Making Sense of Coulomb Explosion Imaging

Citation:

Luzon, I. ; Livshits, E. ; Gope, K. ; Baer, R. ; Strasser, D. Making Sense of Coulomb Explosion Imaging. J. Phys. Chem. Lett. 2019, 10, 1361–1367.
luzon2019making.pdf1.24 MB
Making Sense of Coulomb Explosion Imaging

Abstract:

A multifaceted agreement between ab initio theoretical predictions and experimental measurements, including branching ratios, channel-specific kinetic energy release, and three-body momentum correlation spectra, leads to the identification of new mechanisms in Coulomb-explosion (CE) induced two- and three-body breakup processes in methanol.
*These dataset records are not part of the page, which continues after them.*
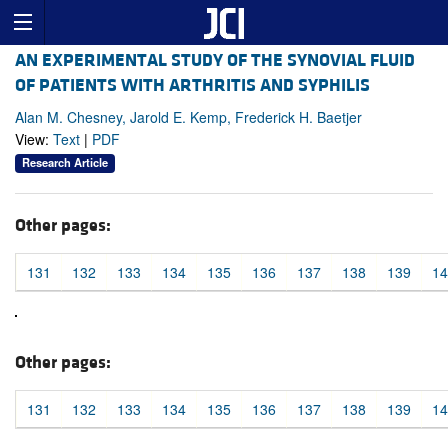
AN EXPERIMENTAL STUDY OF THE SYNOVIAL FLUID
OF PATIENTS WITH ARTHRITIS AND SYPHILIS
Alan M. Chesney, Jarold E. Kemp, Frederick H. Baetjer
View:
Text
|
PDF
Research Article
Other pages:
131
132
133
134
135
136
137
138
139
14
Other pages:
131
132
133
134
135
136
137
138
139
14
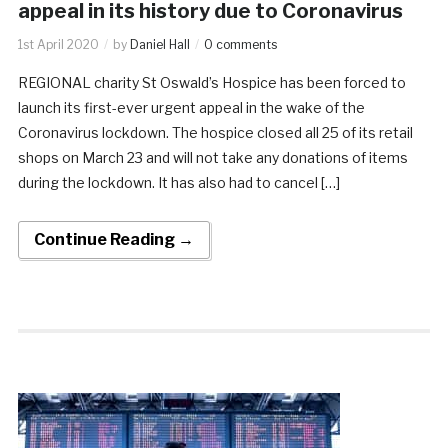
appeal in its history due to Coronavirus
1st April 2020
by
Daniel Hall
0 comments
REGIONAL charity St Oswald’s Hospice has been forced to
launch its first-ever urgent appeal in the wake of the
Coronavirus lockdown. The hospice closed all 25 of its retail
shops on March 23 and will not take any donations of items
during the lockdown. It has also had to cancel […]
Continue Reading →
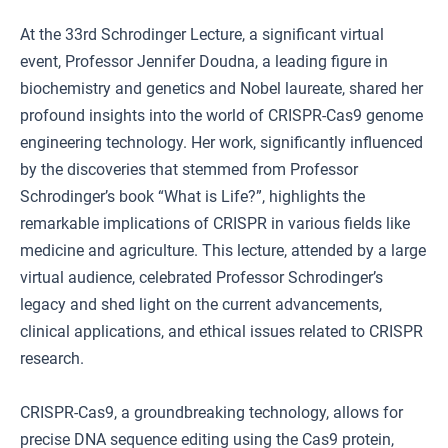
At the 33rd Schrodinger Lecture, a significant virtual
event, Professor Jennifer Doudna, a leading figure in
biochemistry and genetics and Nobel laureate, shared her
profound insights into the world of CRISPR-Cas9 genome
engineering technology. Her work, significantly influenced
by the discoveries that stemmed from Professor
Schrodinger’s book “What is Life?”, highlights the
remarkable implications of CRISPR in various fields like
medicine and agriculture. This lecture, attended by a large
virtual audience, celebrated Professor Schrodinger’s
legacy and shed light on the current advancements,
clinical applications, and ethical issues related to CRISPR
research.
CRISPR-Cas9, a groundbreaking technology, allows for
precise DNA sequence editing using the Cas9 protein,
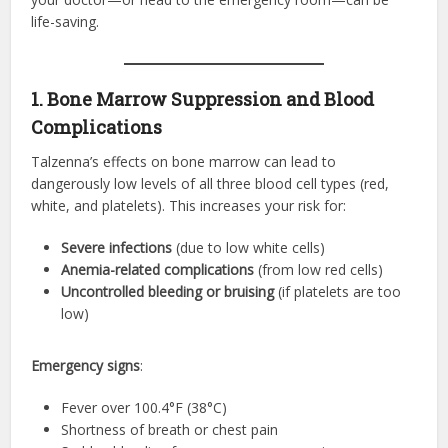
life-saving.
1. Bone Marrow Suppression and Blood
Complications
Talzenna’s effects on bone marrow can lead to
dangerously low levels of all three blood cell types (red,
white, and platelets). This increases your risk for:
Severe infections
(due to low white cells)
Anemia-related complications
(from low red cells)
Uncontrolled bleeding or bruising
(if platelets are too
low)
Emergency signs
:
Fever over 100.4°F (38°C)
Shortness of breath or chest pain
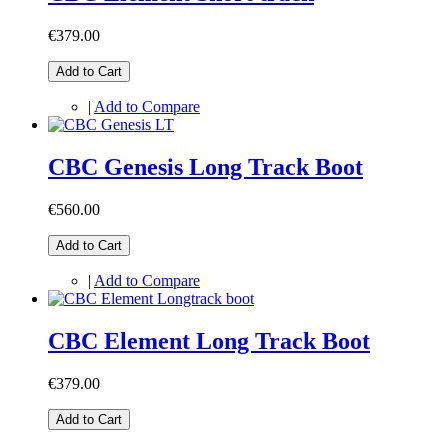
€379.00
Add to Cart
|
Add to Compare
CBC Genesis Long Track Boot
€560.00
Add to Cart
|
Add to Compare
CBC Element Long Track Boot
€379.00
Add to Cart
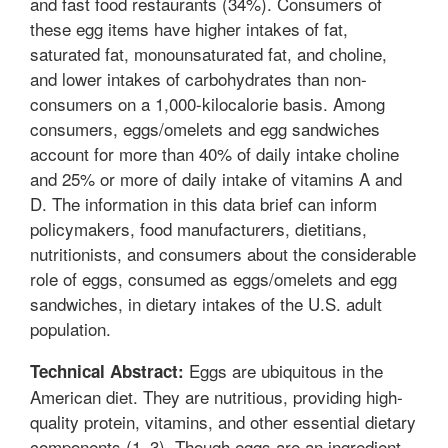
and fast food restaurants (34%). Consumers of
these egg items have higher intakes of fat,
saturated fat, monounsaturated fat, and choline,
and lower intakes of carbohydrates than non-
consumers on a 1,000-kilocalorie basis. Among
consumers, eggs/omelets and egg sandwiches
account for more than 40% of daily intake choline
and 25% or more of daily intake of vitamins A and
D. The information in this data brief can inform
policymakers, food manufacturers, dietitians,
nutritionists, and consumers about the considerable
role of eggs, consumed as eggs/omelets and egg
sandwiches, in dietary intakes of the U.S. adult
population.
Eggs are ubiquitous in the
Technical Abstract:
American diet. They are nutritious, providing high-
quality protein, vitamins, and other essential dietary
components (1–3). Though eggs are an ingredient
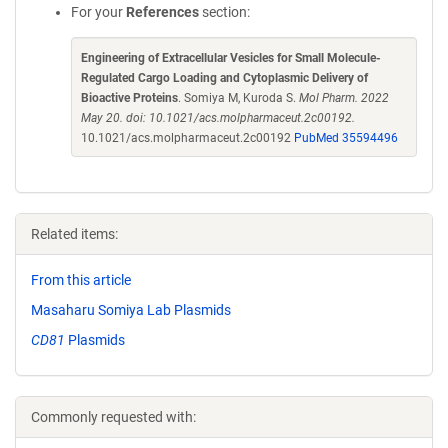
For your
References
section:
Engineering of Extracellular Vesicles for Small Molecule-
Regulated Cargo Loading and Cytoplasmic Delivery of
Bioactive Proteins
. Somiya M, Kuroda S.
Mol Pharm. 2022
May 20. doi: 10.1021/acs.molpharmaceut.2c00192.
10.1021/acs.molpharmaceut.2c00192
PubMed 35594496
Related items:
From this article
Masaharu Somiya Lab Plasmids
CD81
Plasmids
Commonly requested with:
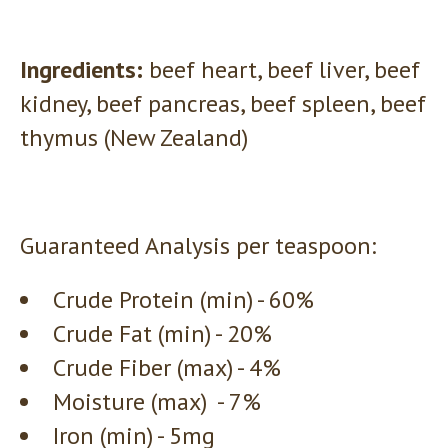
Ingredients:
beef heart, beef liver, beef
kidney, beef pancreas, beef spleen, beef
thymus (New Zealand)
Guaranteed Analysis per teaspoon:
Crude Protein (min) - 60%
Crude Fat (min) - 20%
Crude Fiber (max) - 4%
Moisture (max) - 7%
Iron (min) - 5mg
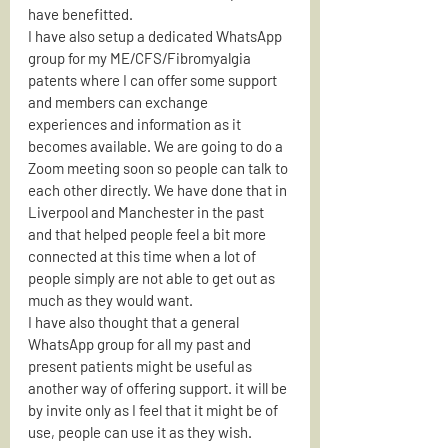
have benefitted.
I have also setup a dedicated WhatsApp 
group for my ME/CFS/Fibromyalgia 
patents where I can offer some support 
and members can exchange 
experiences and information as it 
becomes available. We are going to do a 
Zoom meeting soon so people can talk to 
each other directly. We have done that in 
Liverpool and Manchester in the past 
and that helped people feel a bit more 
connected at this time when a lot of 
people simply are not able to get out as 
much as they would want.
I have also thought that a general 
WhatsApp group for all my past and 
present patients might be useful as 
another way of offering support. it will be 
by invite only as I feel that it might be of 
use, people can use it as they wish.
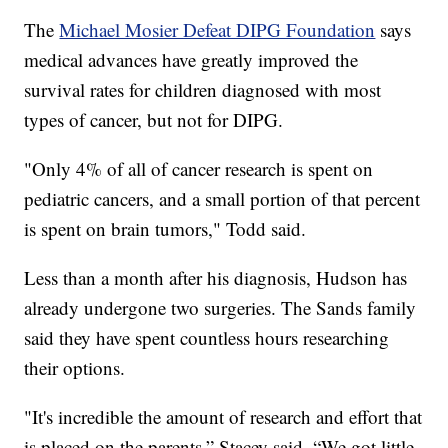
The
Michael Mosier Defeat DIPG Foundation
says
medical advances have greatly improved the
survival rates for children diagnosed with most
types of cancer, but not for DIPG.
"Only 4% of all of cancer research is spent on
pediatric cancers, and a small portion of that percent
is spent on brain tumors," Todd said.
Less than a month after his diagnosis, Hudson has
already undergone two surgeries. The Sands family
said they have spent countless hours researching
their options.
"It's incredible the amount of research and effort that
is placed on the parents,” Stacey said. “We got little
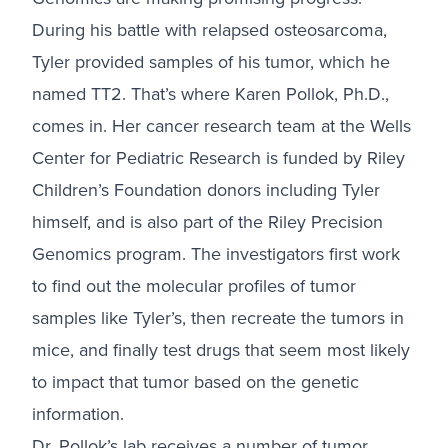
During his battle with relapsed osteosarcoma,
Tyler provided samples of his tumor, which he
named TT2. That’s where Karen Pollok, Ph.D.,
comes in. Her cancer research team at the Wells
Center for Pediatric Research is funded by Riley
Children’s Foundation donors including Tyler
himself, and is also part of the Riley Precision
Genomics program. The investigators first work
to find out the molecular profiles of tumor
samples like Tyler’s, then recreate the tumors in
mice, and finally test drugs that seem most likely
to impact that tumor based on the genetic
information.
Dr. Pollok’s lab receives a number of tumor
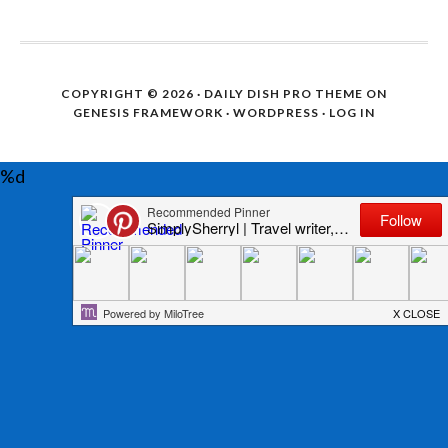
COPYRIGHT © 2026 ·
DAILY DISH PRO THEME
ON
GENESIS FRAMEWORK
·
WORDPRESS
·
LOG IN
%d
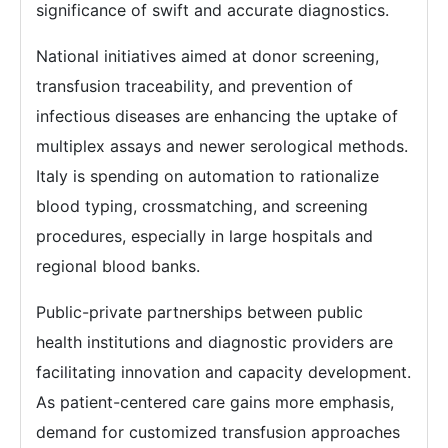
significance of swift and accurate diagnostics.
National initiatives aimed at donor screening,
transfusion traceability, and prevention of
infectious diseases are enhancing the uptake of
multiplex assays and newer serological methods.
Italy is spending on automation to rationalize
blood typing, crossmatching, and screening
procedures, especially in large hospitals and
regional blood banks.
Public-private partnerships between public
health institutions and diagnostic providers are
facilitating innovation and capacity development.
As patient-centered care gains more emphasis,
demand for customized transfusion approaches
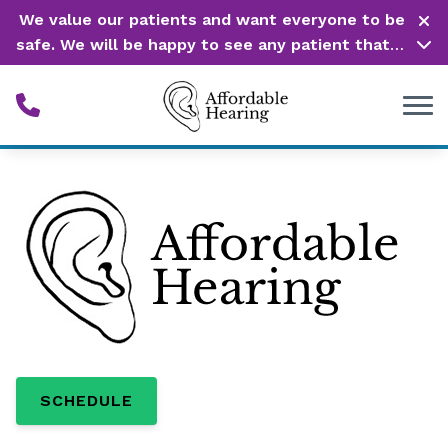
Skip to Content
We value our patients and want everyone to be
safe. We will be happy to see any patient that is
in need of our service. Service is our #1 priority!
SCHEDULE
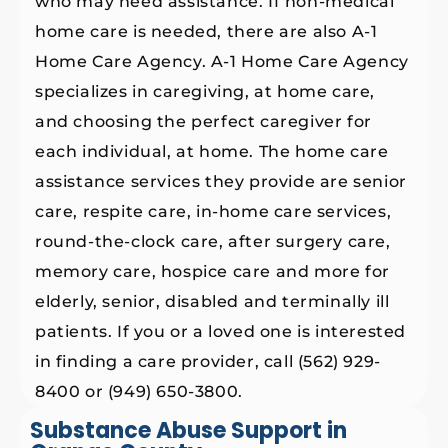
who may need assistance. If non-medical
home care is needed, there are also A-1
Home Care Agency. A-1 Home Care Agency
specializes in caregiving, at home care,
and choosing the perfect caregiver for
each individual, at home. The home care
assistance services they provide are senior
care, respite care, in-home care services,
round-the-clock care, after surgery care,
memory care, hospice care and more for
elderly, senior, disabled and terminally ill
patients. If you or a loved one is interested
in finding a care provider, call (562) 929-
8400 or (949) 650-3800.
Substance Abuse Support in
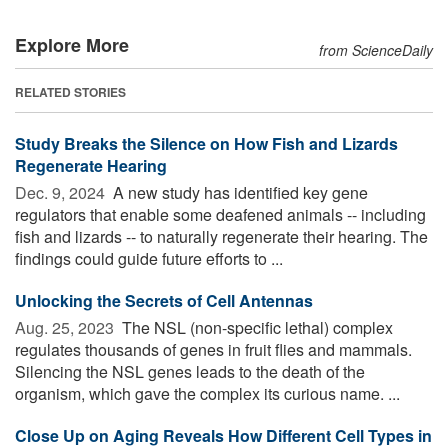
Explore More
from ScienceDaily
RELATED STORIES
Study Breaks the Silence on How Fish and Lizards
Regenerate Hearing
Dec. 9, 2024 
A new study has identified key gene
regulators that enable some deafened animals -- including
fish and lizards -- to naturally regenerate their hearing. The
findings could guide future efforts to ...
Unlocking the Secrets of Cell Antennas
Aug. 25, 2023 
The NSL (non-specific lethal) complex
regulates thousands of genes in fruit flies and mammals.
Silencing the NSL genes leads to the death of the
organism, which gave the complex its curious name. ...
Close Up on Aging Reveals How Different Cell Types in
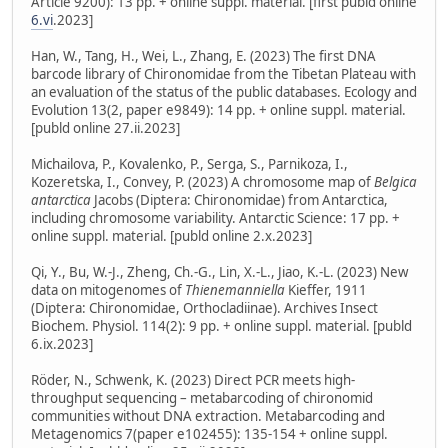
Article 9200): 13 pp. + online suppl. material. [first publd online
6.vi
.2023]
Han, W., Tang, H., Wei, L., Zhang, E. (2023) The first DNA
barcode library of Chironomidae from the Tibetan Plateau with
an evaluation of the status of the public databases. Ecology and
Evolution 13(2, paper e9849): 14 pp. + online suppl. material.
[publd online 27.ii.2023]
Michailova, P., Kovalenko, P., Serga, S., Parnikoza, I.,
Kozeretska, I., Convey, P. (2023) A chromosome map of
Belgica
antarctica
Jacobs (Diptera: Chironomidae) from Antarctica,
including chromosome variability. Antarctic Science: 17 pp. +
online suppl. material. [publd online 2.x.2023]
Qi, Y., Bu, W.-J., Zheng, Ch.-G., Lin, X.-L., Jiao, K.-L. (2023) New
data on mitogenomes of
Thienemanniella
Kieffer, 1911
(Diptera: Chironomidae, Orthocladiinae). Archives Insect
Biochem. Physiol. 114(2): 9 pp. + online suppl. material. [publd
6.ix.2023]
Röder, N., Schwenk, K. (2023) Direct PCR meets high-
throughput sequencing – metabarcoding of chironomid
communities without DNA extraction. Metabarcoding and
Metagenomics 7(paper e102455): 135-154 + online suppl.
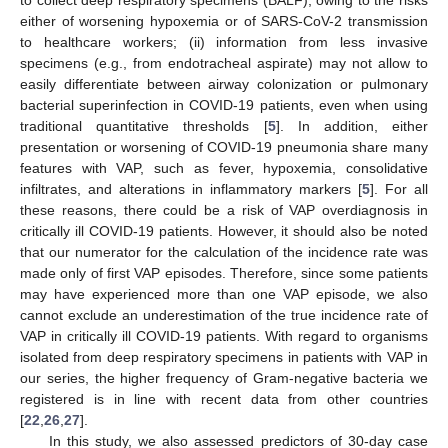
either of worsening hypoxemia or of SARS-CoV-2 transmission
to healthcare workers; (ii) information from less invasive
specimens (e.g., from endotracheal aspirate) may not allow to
easily differentiate between airway colonization or pulmonary
bacterial superinfection in COVID-19 patients, even when using
traditional quantitative thresholds [
5
]. In addition, either
presentation or worsening of COVID-19 pneumonia share many
features with VAP, such as fever, hypoxemia, consolidative
infiltrates, and alterations in inflammatory markers [
5
]. For all
these reasons, there could be a risk of VAP overdiagnosis in
critically ill COVID-19 patients. However, it should also be noted
that our numerator for the calculation of the incidence rate was
made only of first VAP episodes. Therefore, since some patients
may have experienced more than one VAP episode, we also
cannot exclude an underestimation of the true incidence rate of
VAP in critically ill COVID-19 patients. With regard to organisms
isolated from deep respiratory specimens in patients with VAP in
our series, the higher frequency of Gram-negative bacteria we
registered is in line with recent data from other countries
[
22
,
26
,
27
].
In this study, we also assessed predictors of 30-day case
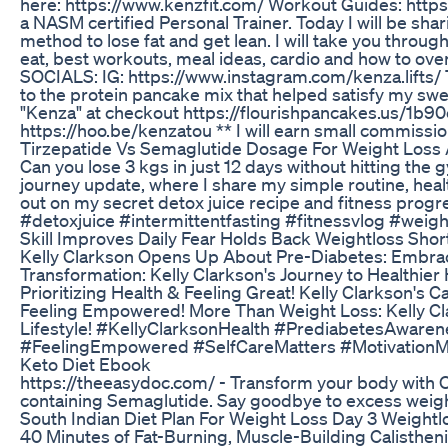
here: https://www.kenzfit.com/ Workout Guides: http
a NASM certified Personal Trainer. Today I will be sha
method to lose fat and get lean. I will take you th
eat, best workouts, meal ideas, cardio and how to o
SOCIALS: IG: https://www.instagram.com/kenza.lifts/ 
to the protein pancake mix that helped satisfy my swee
"Kenza" at checkout https://flourishpancakes.us/1b90e 
https://hoo.be/kenzatou ** I will earn small commissio
Tirzepatide Vs Semaglutide Dosage For Weight Los
Can you lose 3 kgs in just 12 days without hitting th
journey update, where I share my simple routine, healt
out on my secret detox juice recipe and fitness prog
#detoxjuice #intermittentfasting #fitnessvlog #weig
Skill Improves Daily Fear Holds Back Weightloss Shor
Kelly Clarkson Opens Up About Pre-Diabetes: Embrac
Transformation: Kelly Clarkson's Journey to Healthier 
Prioritizing Health & Feeling Great! Kelly Clarkson's 
Feeling Empowered! More Than Weight Loss: Kelly Cl
Lifestyle! #KellyClarksonHealth #PrediabetesAwaren
#FeelingEmpowered #SelfCareMatters #MotivationM
Keto Diet Ebook
https://theeasydoc.com/ - Transform your body with O
containing Semaglutide. Say goodbye to excess weight 
South Indian Diet Plan For Weight Loss Day 3 Weightl
40 Minutes of Fat-Burning, Muscle-Building Calistheni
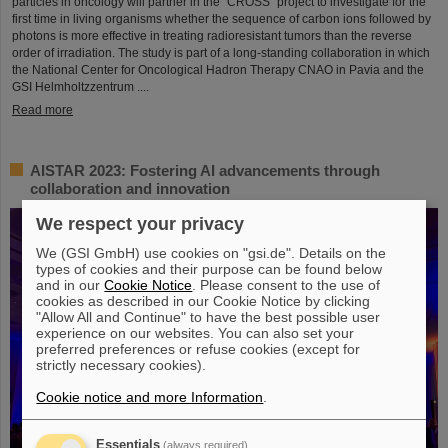
particles in oncology will partner in the “CROSS” project to investigate for the
first time in living organisms whether the sequence of carbon ions followed by
photons is more effective in treating radioresistant tumors than the reverse
order of irradiation. The study is part of a long-standing collaboration in which
the National Center for Oncological Hadron Therapy CNAO in Pavia and the
GSI Helmholtzzentrum ....
Read more
AISTAR 2023: Fostering AI advancements through
collaboration and innovation
We respect your privacy
We (GSI GmbH) use cookies on "gsi.de". Details on the
types of cookies and their purpose can be found below
and in our
Cookie Notice
. Please consent to the use of
cookies as described in our Cookie Notice by clicking
"Allow All and Continue" to have the best possible user
experience on our websites. You can also set your
preferred preferences or refuse cookies (except for
strictly necessary cookies).
Cookie notice and more Information
.
Essentials
(always required)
These identified mechanisms include direct nonadiabatic Coulomb explosion responsible for CO bond-breaking, a long-range “ inverse harpooning” dominating the production of H2+ + HCOH+, a transient proton migration leading to surprising energy partitioning in three-body fragmentation and other complex dynamics forming products such as H2O+ and H3+. These mechanisms provide general concepts that should be useful for analyzing future time-resolved Coulomb explosion imaging of methanol as well as other molecular systems. These advances are enabled by a combination of recently developed experimental and computational techniques, using weak ultrafast EUV pulses to initiate the CE and a high-level quantum chemistry approach to follow the resulting field-free nonadiabatic molecular dynamics.